Exercise objective: Among the entries that follow, find the lines holding "middle" and say how many there are, with no other words.

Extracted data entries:
━━━━━━━━━━
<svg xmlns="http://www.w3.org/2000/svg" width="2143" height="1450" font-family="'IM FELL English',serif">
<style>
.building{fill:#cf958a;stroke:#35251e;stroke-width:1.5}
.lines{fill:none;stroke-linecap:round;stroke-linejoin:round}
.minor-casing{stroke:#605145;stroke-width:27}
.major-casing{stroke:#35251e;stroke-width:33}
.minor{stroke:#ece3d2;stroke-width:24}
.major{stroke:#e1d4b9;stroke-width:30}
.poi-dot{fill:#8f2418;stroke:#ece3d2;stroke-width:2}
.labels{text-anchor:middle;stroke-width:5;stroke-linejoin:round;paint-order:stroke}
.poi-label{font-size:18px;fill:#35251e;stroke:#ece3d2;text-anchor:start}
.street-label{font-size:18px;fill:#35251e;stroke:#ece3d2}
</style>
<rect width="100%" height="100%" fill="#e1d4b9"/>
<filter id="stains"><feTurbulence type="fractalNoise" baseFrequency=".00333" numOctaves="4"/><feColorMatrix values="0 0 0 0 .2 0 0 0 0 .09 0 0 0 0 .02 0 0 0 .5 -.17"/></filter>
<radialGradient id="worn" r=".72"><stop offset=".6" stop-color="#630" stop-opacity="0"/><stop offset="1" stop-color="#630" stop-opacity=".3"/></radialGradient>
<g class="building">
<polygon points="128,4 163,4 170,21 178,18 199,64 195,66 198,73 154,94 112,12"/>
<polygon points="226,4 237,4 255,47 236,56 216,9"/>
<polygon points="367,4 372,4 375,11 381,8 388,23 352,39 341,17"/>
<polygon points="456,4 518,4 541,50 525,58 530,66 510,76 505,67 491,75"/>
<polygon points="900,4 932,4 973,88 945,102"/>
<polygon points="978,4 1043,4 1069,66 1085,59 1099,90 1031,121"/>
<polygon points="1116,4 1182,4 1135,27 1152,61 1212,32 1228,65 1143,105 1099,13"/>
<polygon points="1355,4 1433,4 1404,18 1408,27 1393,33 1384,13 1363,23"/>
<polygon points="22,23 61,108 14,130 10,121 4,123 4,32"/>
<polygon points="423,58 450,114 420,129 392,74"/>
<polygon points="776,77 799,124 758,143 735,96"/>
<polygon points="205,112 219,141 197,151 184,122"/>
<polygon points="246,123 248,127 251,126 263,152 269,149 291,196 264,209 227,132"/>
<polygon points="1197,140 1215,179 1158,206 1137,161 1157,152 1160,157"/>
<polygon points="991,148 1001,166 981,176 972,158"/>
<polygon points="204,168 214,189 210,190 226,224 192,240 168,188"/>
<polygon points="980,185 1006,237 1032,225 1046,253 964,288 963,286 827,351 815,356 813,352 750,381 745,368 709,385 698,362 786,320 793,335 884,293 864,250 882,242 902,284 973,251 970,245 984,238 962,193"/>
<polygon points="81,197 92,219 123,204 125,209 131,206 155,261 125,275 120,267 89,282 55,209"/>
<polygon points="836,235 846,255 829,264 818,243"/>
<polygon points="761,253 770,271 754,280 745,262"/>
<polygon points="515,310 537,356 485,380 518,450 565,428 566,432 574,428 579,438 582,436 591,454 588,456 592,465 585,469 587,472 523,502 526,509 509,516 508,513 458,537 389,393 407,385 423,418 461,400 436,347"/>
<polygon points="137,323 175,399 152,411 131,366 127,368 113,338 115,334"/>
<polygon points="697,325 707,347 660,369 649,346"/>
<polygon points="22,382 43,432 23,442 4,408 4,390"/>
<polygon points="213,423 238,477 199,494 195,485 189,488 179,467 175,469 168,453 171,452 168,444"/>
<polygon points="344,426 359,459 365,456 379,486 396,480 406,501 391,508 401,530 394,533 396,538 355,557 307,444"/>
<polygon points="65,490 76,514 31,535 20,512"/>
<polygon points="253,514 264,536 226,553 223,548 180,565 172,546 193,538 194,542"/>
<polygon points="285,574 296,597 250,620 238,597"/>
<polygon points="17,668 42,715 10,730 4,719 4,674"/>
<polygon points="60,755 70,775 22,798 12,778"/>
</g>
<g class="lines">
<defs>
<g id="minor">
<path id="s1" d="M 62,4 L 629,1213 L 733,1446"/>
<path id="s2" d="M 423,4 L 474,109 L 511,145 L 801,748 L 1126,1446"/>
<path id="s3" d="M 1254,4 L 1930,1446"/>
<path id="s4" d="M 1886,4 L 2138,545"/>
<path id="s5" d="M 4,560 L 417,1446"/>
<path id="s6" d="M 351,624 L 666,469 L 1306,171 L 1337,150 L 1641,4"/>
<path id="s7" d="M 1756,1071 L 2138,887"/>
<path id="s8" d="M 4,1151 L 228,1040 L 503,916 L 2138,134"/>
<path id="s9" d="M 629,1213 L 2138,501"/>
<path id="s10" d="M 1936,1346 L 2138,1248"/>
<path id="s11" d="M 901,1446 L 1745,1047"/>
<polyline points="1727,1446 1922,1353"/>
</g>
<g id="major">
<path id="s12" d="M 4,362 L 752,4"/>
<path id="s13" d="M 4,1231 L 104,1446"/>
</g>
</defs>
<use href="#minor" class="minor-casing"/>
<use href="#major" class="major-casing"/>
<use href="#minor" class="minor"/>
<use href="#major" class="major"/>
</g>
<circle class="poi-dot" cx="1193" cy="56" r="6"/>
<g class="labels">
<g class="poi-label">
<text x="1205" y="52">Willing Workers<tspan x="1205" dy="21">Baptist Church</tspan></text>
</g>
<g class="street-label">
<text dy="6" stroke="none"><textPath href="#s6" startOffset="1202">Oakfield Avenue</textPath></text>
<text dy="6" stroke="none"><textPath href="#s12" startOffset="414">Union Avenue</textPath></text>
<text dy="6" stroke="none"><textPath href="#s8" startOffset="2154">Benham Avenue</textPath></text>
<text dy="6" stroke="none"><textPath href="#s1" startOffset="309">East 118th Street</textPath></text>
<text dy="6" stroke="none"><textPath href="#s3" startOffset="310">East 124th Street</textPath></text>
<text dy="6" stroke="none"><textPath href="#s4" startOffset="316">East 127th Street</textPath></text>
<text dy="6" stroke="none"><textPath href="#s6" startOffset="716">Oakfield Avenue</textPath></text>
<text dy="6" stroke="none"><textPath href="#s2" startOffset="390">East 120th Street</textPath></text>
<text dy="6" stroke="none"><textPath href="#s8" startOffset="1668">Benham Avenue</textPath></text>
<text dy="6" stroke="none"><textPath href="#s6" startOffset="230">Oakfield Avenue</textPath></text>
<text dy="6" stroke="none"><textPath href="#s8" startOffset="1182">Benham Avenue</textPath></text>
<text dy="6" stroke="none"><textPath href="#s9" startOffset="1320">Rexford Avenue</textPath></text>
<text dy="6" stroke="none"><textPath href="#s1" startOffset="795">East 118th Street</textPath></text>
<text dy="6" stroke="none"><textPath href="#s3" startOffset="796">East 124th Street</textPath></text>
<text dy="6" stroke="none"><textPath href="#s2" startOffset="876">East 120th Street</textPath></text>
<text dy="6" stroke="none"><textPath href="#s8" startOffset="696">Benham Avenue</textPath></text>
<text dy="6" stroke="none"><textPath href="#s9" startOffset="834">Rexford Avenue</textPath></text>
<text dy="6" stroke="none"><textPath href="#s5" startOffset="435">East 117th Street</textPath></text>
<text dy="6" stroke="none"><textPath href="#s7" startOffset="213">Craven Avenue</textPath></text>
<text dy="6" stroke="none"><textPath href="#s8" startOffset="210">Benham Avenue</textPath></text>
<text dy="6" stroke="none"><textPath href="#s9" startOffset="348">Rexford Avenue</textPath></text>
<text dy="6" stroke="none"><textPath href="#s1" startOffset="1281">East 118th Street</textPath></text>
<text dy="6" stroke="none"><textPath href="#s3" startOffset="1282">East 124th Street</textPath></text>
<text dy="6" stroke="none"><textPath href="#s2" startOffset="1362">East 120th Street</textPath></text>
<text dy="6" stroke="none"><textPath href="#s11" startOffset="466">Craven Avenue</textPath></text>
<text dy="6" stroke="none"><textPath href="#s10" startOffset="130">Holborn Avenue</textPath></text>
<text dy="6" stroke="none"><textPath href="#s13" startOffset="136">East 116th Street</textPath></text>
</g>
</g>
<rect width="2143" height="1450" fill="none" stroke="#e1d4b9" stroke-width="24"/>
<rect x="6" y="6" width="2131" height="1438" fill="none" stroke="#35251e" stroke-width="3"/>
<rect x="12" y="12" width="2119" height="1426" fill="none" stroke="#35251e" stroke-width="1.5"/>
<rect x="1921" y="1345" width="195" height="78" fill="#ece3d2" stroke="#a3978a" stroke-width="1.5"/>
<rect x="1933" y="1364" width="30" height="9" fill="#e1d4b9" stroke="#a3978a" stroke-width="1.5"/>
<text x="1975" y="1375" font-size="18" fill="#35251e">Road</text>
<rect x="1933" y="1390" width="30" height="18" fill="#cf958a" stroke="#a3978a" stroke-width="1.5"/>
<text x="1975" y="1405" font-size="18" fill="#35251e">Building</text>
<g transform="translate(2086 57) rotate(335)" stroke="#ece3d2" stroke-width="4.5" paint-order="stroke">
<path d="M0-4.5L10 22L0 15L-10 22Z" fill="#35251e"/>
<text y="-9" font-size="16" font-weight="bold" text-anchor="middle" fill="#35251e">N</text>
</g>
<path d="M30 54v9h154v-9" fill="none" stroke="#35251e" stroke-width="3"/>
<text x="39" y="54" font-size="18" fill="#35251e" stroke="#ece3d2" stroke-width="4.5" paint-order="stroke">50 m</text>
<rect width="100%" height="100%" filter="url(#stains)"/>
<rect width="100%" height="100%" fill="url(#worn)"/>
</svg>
━━━━━━━━━━
Completed task: 2